____ Text section

As surely as I finish typing this and hit send to fire it off to my editors, none of what I’m about to write will still be true. But, have you noticed that it’s nearly the end of December and, so far, nothing has happened here in Ohio that seems much like winter has arrived?
Granted, winter doesn’t officially start until December 22nd, but by this time, we have usually had some pretty frigid temperatures and at least one significant snowfall. As of now, however, there have been only a few days of what I even consider cold weather, something below 40 degrees Fahrenheit. But, there is a good explanation.
According to meteorologists, El Niños is back and with it comes the unseasonably warm weather. El Niños is a meteorological phenomenon that occurs when warm water in the western tropical Pacific Ocean shifts eastward along the equator.
During this event, the winds slow down and even change direction, so as the warmer water arrives along the coast of South America, it continues to heat to the air above which then sweeps across the northern continent, creating above average temperatures.
This happens every few years, although some instances are more pronounced than others. But are they getting worse because of climate change? The answer to that question appears clustered in debate.
However, according to a CNN report this past October, “The influence of climate change on El Niño is a matter of debate. Some research suggests that while the overall number of El Niños is unlikely to increase, the number of ‘super’ El Niños are twice as likely to occur.”

________
____ Material supplied

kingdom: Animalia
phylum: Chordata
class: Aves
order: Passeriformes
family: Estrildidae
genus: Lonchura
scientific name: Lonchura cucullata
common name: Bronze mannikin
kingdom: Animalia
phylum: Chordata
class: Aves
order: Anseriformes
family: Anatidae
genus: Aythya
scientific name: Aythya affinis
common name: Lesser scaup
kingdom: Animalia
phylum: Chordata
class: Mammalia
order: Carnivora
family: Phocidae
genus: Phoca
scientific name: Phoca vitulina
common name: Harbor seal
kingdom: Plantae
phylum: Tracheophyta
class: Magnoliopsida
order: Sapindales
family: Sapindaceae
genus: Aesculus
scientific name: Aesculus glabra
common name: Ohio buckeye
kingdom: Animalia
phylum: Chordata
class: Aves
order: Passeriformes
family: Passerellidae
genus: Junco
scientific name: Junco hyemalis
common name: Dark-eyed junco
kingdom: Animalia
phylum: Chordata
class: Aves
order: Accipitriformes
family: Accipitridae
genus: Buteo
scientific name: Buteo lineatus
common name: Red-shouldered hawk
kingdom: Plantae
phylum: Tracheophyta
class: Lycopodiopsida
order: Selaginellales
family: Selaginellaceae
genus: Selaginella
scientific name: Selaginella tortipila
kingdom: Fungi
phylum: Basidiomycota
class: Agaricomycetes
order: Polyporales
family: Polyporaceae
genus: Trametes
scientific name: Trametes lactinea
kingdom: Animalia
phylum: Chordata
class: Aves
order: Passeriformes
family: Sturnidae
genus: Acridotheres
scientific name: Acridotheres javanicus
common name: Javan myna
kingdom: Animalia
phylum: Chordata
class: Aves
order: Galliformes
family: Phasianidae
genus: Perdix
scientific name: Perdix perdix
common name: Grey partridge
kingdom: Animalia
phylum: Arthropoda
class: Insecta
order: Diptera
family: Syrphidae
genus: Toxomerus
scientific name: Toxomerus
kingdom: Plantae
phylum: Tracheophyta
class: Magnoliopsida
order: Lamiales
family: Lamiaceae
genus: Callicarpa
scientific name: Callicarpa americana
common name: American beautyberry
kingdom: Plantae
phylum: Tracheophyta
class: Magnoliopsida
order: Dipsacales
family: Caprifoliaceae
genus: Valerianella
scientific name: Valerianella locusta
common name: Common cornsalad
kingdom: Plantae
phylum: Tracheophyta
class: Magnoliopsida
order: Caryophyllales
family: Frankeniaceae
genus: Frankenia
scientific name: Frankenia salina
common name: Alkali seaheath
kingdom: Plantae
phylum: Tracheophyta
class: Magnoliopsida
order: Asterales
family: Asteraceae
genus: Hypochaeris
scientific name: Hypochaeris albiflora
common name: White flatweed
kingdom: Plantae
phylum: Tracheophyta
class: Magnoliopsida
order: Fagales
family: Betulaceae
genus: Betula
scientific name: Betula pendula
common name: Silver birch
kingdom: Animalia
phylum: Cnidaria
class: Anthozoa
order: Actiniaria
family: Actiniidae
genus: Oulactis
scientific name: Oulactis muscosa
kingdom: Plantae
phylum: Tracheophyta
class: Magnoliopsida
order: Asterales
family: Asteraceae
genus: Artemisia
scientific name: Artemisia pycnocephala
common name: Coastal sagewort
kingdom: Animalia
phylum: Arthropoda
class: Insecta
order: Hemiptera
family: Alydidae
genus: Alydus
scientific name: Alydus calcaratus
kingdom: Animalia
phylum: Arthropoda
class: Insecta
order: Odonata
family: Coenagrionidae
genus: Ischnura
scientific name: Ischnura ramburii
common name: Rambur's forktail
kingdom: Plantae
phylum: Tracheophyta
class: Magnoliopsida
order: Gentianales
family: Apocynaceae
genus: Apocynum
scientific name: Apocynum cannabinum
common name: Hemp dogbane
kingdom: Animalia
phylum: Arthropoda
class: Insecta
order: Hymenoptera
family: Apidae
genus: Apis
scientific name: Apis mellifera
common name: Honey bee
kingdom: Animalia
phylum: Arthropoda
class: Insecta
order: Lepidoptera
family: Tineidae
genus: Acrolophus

________

What you will do
(1) Write out the part of the El Niño text that opens with the words containing "As surely as" and closes with "along the equator.".
(2) In the El Niño text, what temperature does the writer count as cold weather?
The items can be left aside.

Written answers
(1)
As surely as I finish typing this and hit send to fire it off to my editors, none of what I’m about to write will still be true. But, have you noticed that it’s nearly the end of December and, so far, nothing has happened here in Ohio that seems much like winter has arrived?
Granted, winter doesn’t officially start until December 22nd, but by this time, we have usually had some pretty frigid temperatures and at least one significant snowfall. As of now, however, there have been only a few days of what I even consider cold weather, something below 40 degrees Fahrenheit. But, there is a good explanation.
According to meteorologists, El Niños is back and with it comes the unseasonably warm weather. El Niños is a meteorological phenomenon that occurs when warm water in the western tropical Pacific Ocean shifts eastward along the equator.

(2) Anything below 40 degrees Fahrenheit.